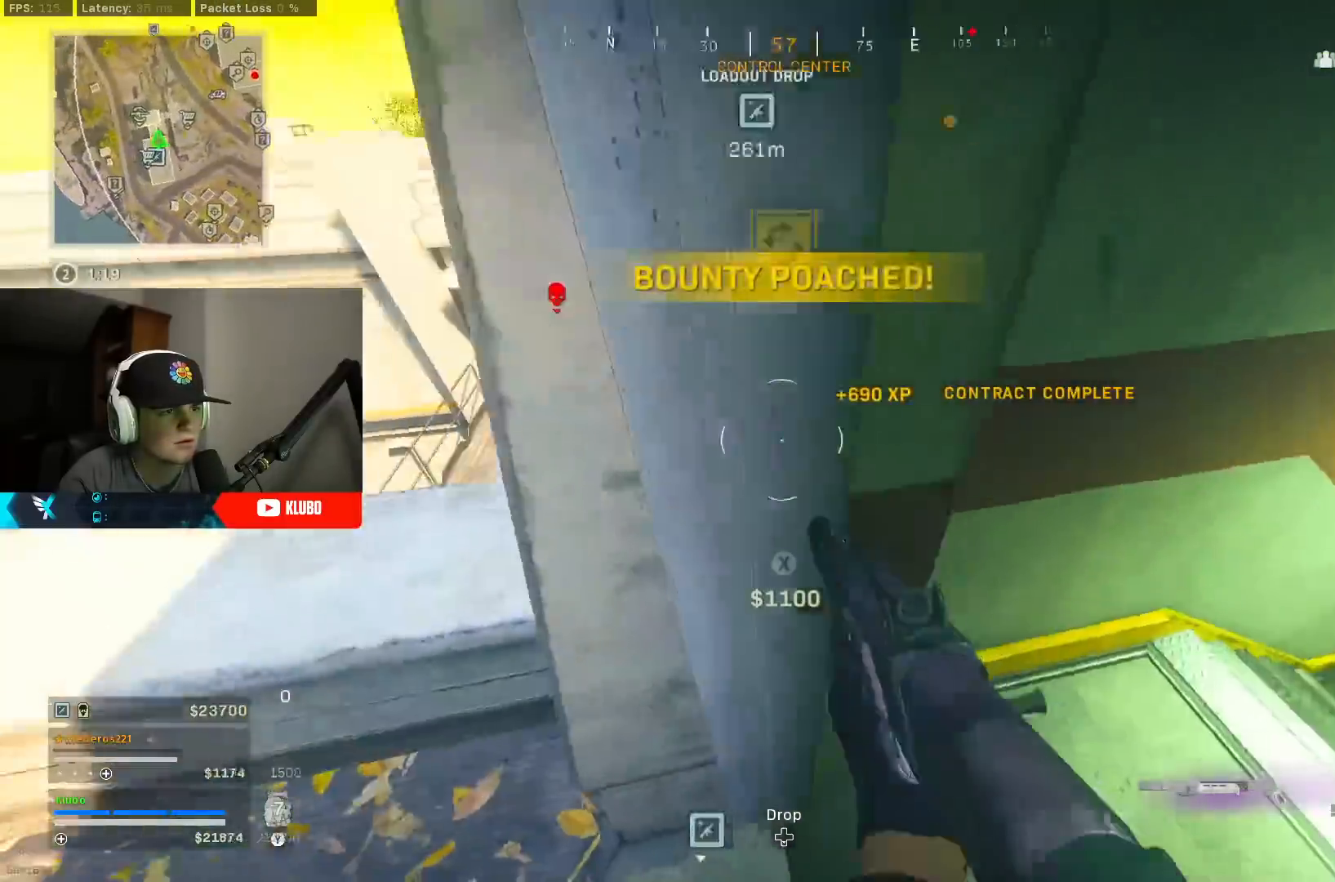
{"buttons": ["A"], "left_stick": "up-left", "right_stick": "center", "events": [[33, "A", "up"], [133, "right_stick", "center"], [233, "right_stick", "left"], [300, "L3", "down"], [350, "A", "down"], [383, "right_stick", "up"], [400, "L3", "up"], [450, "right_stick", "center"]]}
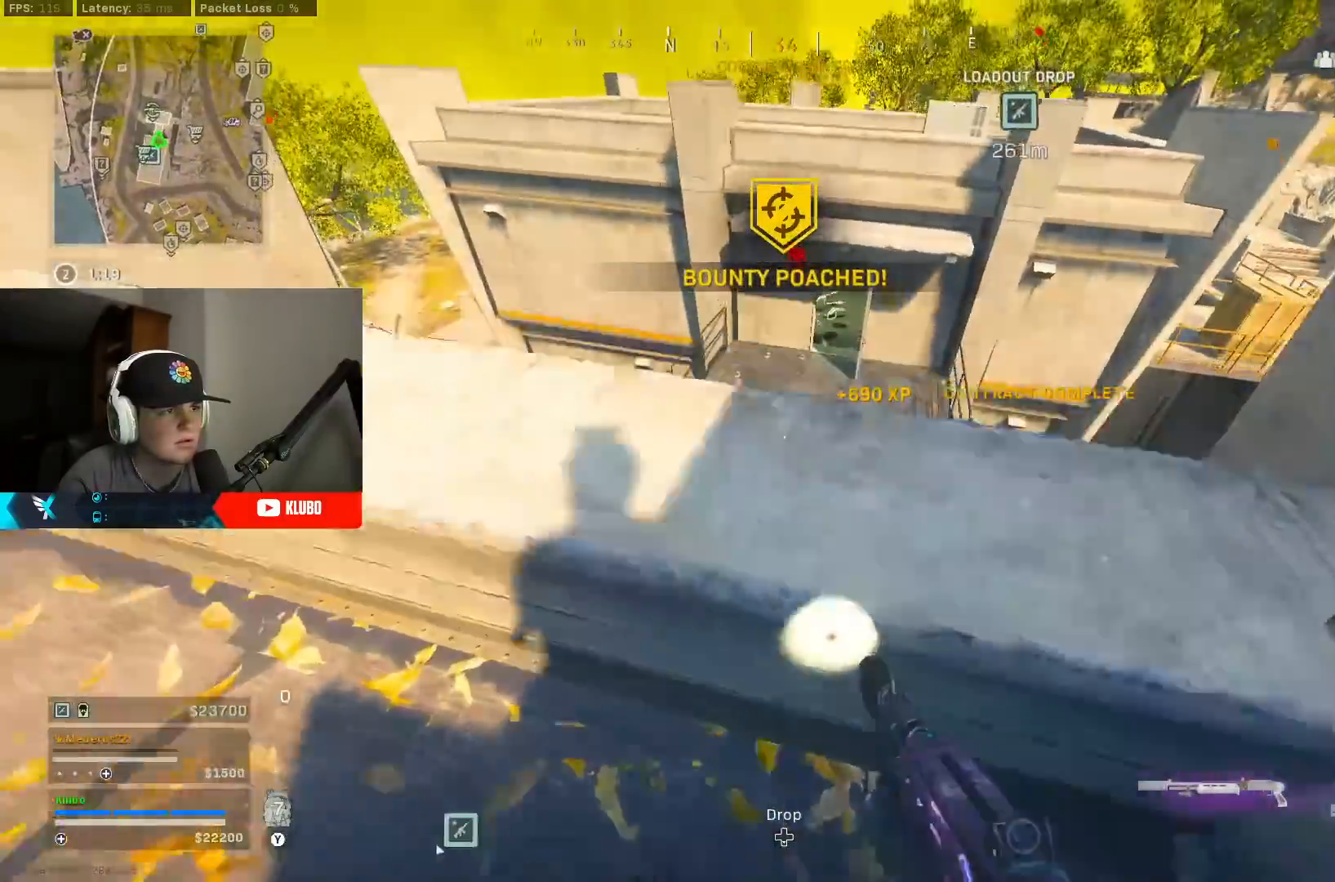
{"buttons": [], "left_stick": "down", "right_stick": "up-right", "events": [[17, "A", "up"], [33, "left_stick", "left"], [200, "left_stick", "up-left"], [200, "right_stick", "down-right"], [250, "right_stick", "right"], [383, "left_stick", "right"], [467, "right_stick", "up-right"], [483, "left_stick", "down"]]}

————

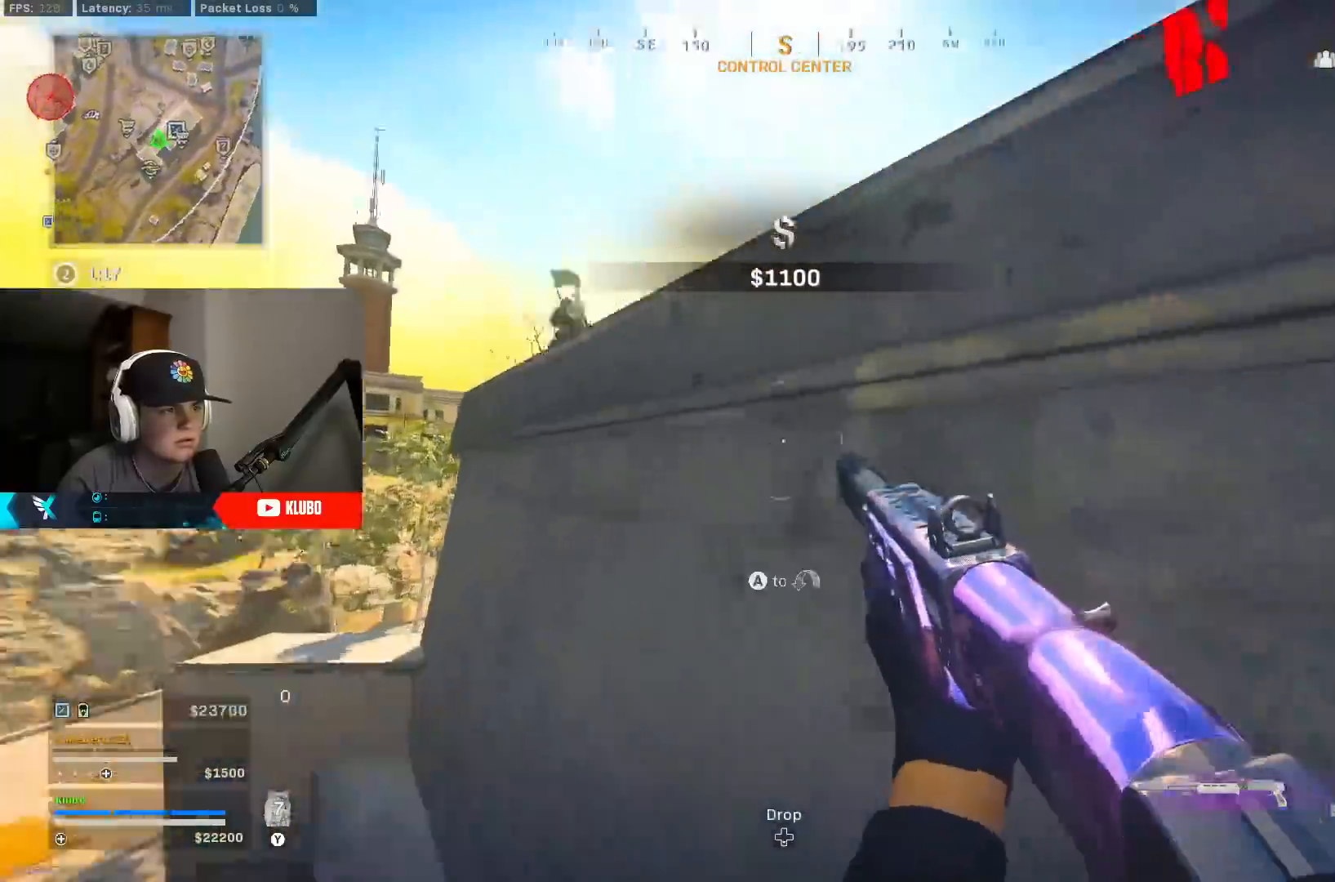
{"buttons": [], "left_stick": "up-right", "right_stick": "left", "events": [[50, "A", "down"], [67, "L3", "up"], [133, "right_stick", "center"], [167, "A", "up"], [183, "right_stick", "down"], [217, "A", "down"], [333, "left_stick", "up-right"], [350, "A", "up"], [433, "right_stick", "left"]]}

————

REQUIRED WORK
Based on the records above, how many lines hold the string "center"? Answer with the number by itself.

WORKED SOLUTION
2